The extent to which the first light is reduced in the emitted light of the second mode can vary. In one embodiment, the emitted light in the second mode has a contribution of the first light of less than 25%, or less than 10%, or 0.

The lighting system of the present invention may be configured in different ways to change the mode of the emitted light. For example, in a simple embodiment, the output of the first and second light sources is balanced such that equal amounts of current flow through each string to provide the correct color point. One advantage of such a configuration is that the first and second light sources could be run in parallel (with or without a current-balancing analog circuit) through a switch (e.g. FET). When the switch is closed, current is divided between the first and second light sources first and second. When the switch is open, current only flows through the second light source. This configuration would allow for a lower cost implementation.

In another embodiment, the power source comprises a controller for independently controlling the first and second light sources. Such a configuration is more complex, but allows for precision control/powering of the first and second light sources. Additionally, the controller can be configured with intelligence for switching between the first and second modes. For example, in one embodiment, the controller is configured to communicate with and occupancy sensor, and switch from the first mode to the second mode when occupancy is determined to be below a threshold. Occupancy relates to people or things requiring outdoor lighting, such as, people, pets, or vehicles. In one embodiment, the threshold is 1. In another embodiment, the controller may be configured to communicate with other outdoor lighting systems in the area and switch between the first and second modes in a coordinated way. For example, occupancy sensor may be positioned near the entrance of a walkway, and, when the occupancy sensor senses a person, it may cause all the lights along the walkway to switch from the second mode to the first mode to provide better lighting for the person.

Examples

The following non-limiting examples are provided to show the efficacy of the present invention and should not be interpreted as limited the scope of the claims.

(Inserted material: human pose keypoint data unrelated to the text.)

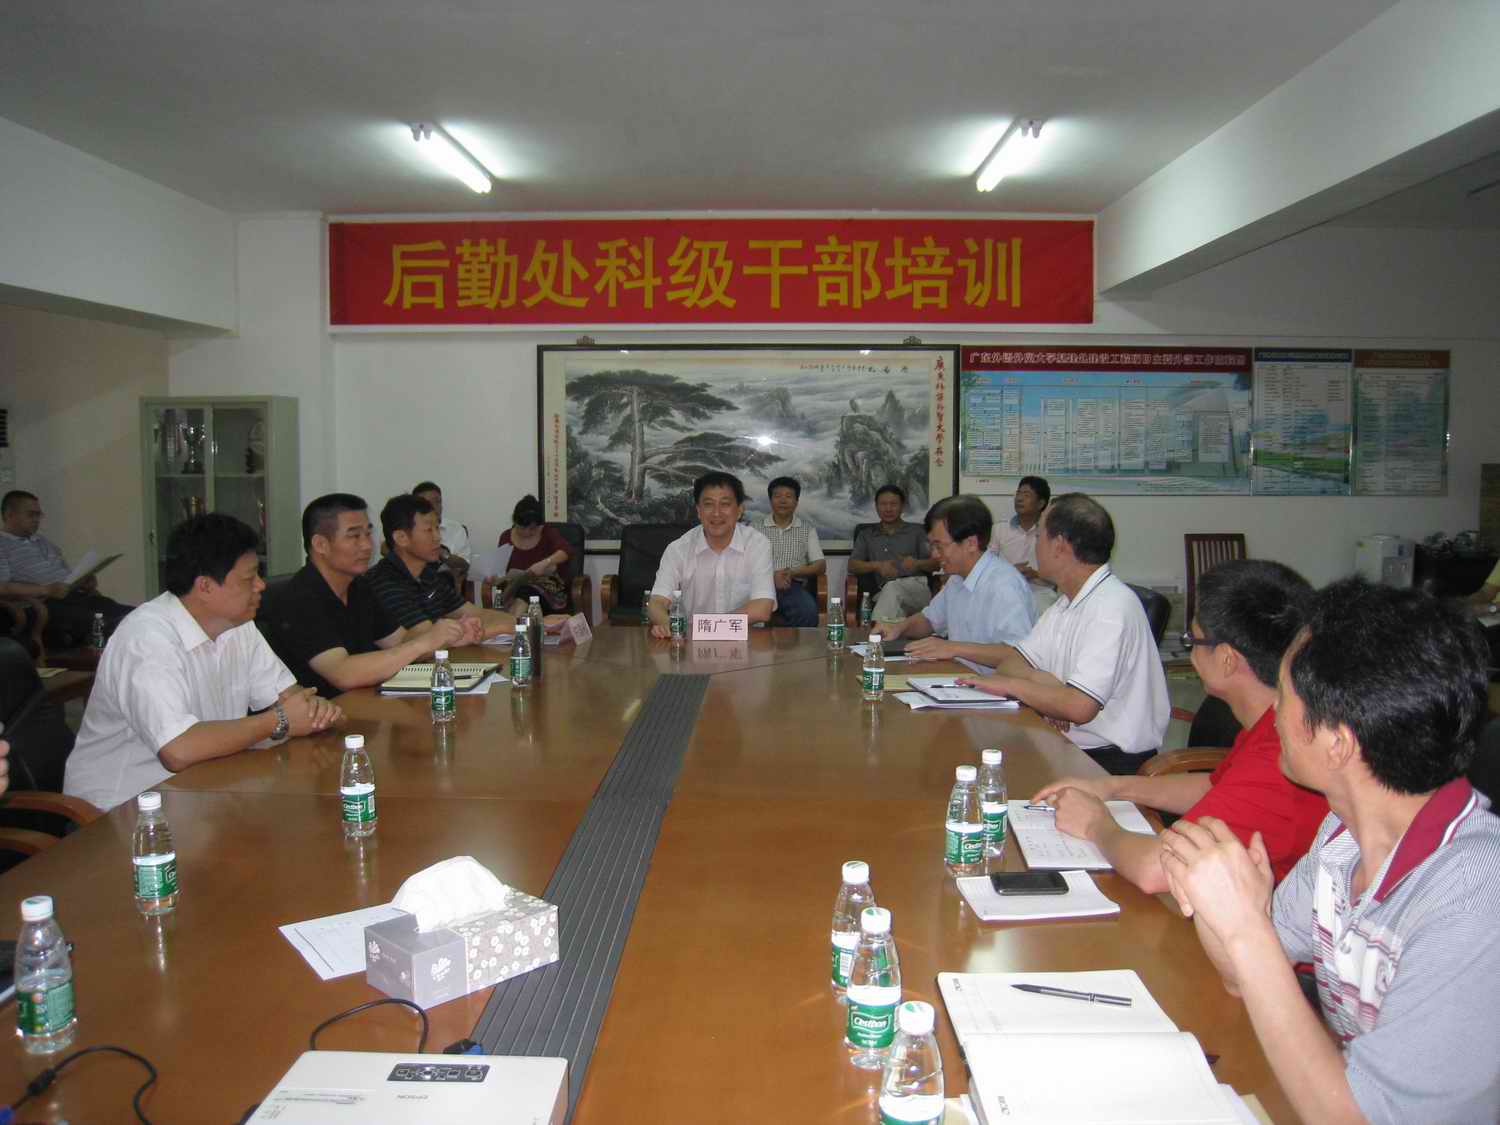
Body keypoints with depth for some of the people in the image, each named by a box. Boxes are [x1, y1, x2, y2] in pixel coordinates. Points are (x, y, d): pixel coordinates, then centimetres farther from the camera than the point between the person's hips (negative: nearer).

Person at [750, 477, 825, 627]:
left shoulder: (808, 530, 17)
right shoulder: (755, 527, 15)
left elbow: (820, 565, 9)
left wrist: (792, 572, -9)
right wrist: (771, 576, -14)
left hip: (794, 586, 1)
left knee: (808, 611, -33)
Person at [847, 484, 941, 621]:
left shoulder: (917, 531, 22)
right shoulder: (866, 535, 25)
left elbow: (936, 563, 12)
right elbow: (852, 566, 11)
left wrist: (918, 563, -12)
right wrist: (877, 565, -9)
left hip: (917, 586, 0)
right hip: (883, 593, 0)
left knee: (892, 588, -38)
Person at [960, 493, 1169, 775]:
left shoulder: (1112, 606, -19)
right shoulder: (1068, 602, 12)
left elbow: (1079, 707, -27)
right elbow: (1010, 663, 9)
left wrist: (1011, 685, -13)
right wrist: (1042, 681, -13)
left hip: (1113, 763, -8)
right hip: (1071, 746, 8)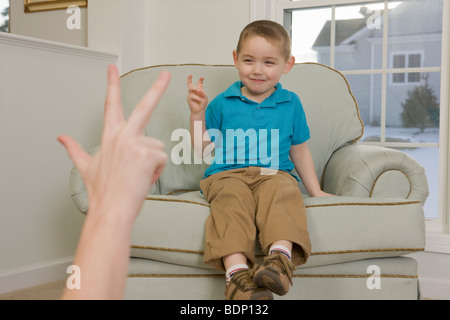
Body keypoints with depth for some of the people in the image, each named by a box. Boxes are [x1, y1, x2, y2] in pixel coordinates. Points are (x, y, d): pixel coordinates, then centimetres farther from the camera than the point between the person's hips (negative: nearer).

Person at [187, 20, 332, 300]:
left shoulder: (290, 103, 16)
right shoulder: (222, 104, 13)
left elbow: (300, 150, 23)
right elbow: (202, 150, 16)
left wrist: (315, 190, 18)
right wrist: (197, 113, 3)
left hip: (275, 174, 1)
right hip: (228, 174, -1)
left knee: (283, 192, -35)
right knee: (232, 197, -36)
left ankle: (281, 258, -54)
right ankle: (238, 273, -52)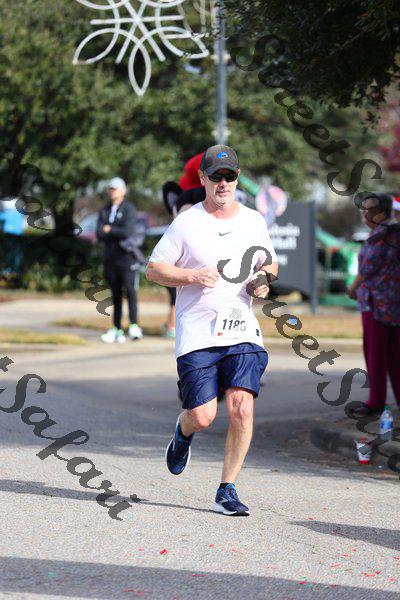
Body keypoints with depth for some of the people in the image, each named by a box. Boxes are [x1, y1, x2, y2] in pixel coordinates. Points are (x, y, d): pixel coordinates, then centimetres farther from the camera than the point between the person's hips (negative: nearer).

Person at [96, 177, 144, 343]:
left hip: (126, 256, -5)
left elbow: (127, 231, -15)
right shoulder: (104, 211, 15)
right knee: (116, 295, 6)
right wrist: (118, 233, -11)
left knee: (130, 290, -14)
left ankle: (134, 326, -18)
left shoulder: (129, 209, -1)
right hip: (110, 258, 5)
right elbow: (99, 234, 2)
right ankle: (117, 329, 7)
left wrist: (109, 230, -4)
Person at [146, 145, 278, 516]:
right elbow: (153, 269, 1)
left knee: (242, 408, -14)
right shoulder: (186, 223, -1)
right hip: (197, 335, -2)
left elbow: (270, 263, 26)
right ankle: (183, 433, 32)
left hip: (243, 332, 3)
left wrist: (263, 279, 3)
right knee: (202, 417, -7)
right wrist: (192, 276, -15)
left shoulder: (254, 221, 11)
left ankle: (227, 490, -2)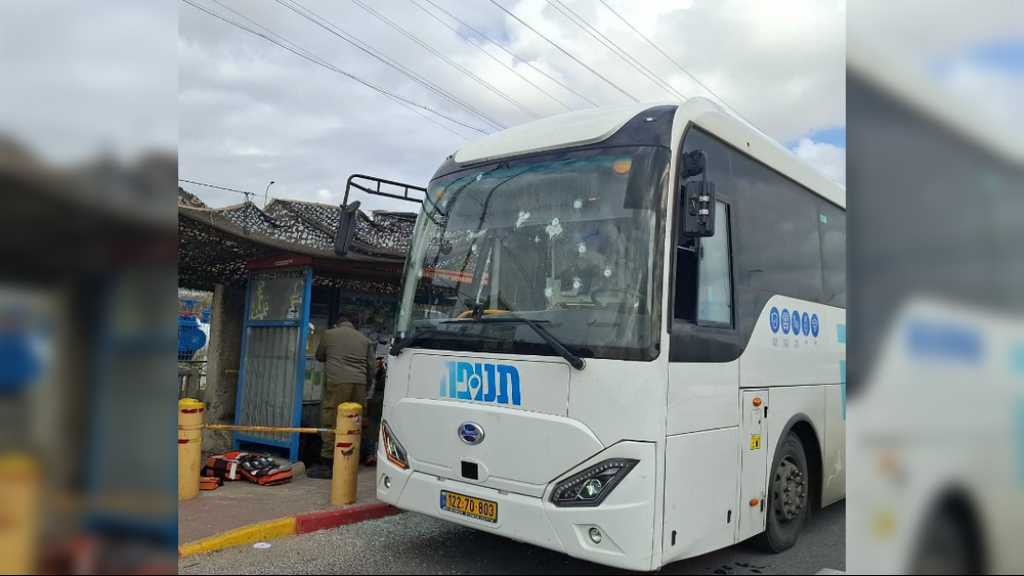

In the examples provided in Table 2, both phosphors (QH examples) and Quantum Dots (for red, QD examples) can be used to provide combined light systems capable of efficacies greater than 1800K or Phosphor Amber, while providing excellent low blue performance, similar or greater color quality and visual acuity, and a “red only” mode with s/p ratios below that of even Phosphor Amber.

Having thus described a few particular embodiments of the invention, various alterations, modifications, and improvements will readily occur to those skilled in the art. Such alterations, modifications, and improvements as are made obvious by this disclosure are intended to be part of this description though not expressly stated herein, and are intended to be within the spirit and scope of the invention. Accordingly, the foregoing description is by way of example only, and not limiting. The invention is limited only as defined in the following claims and equivalents thereto.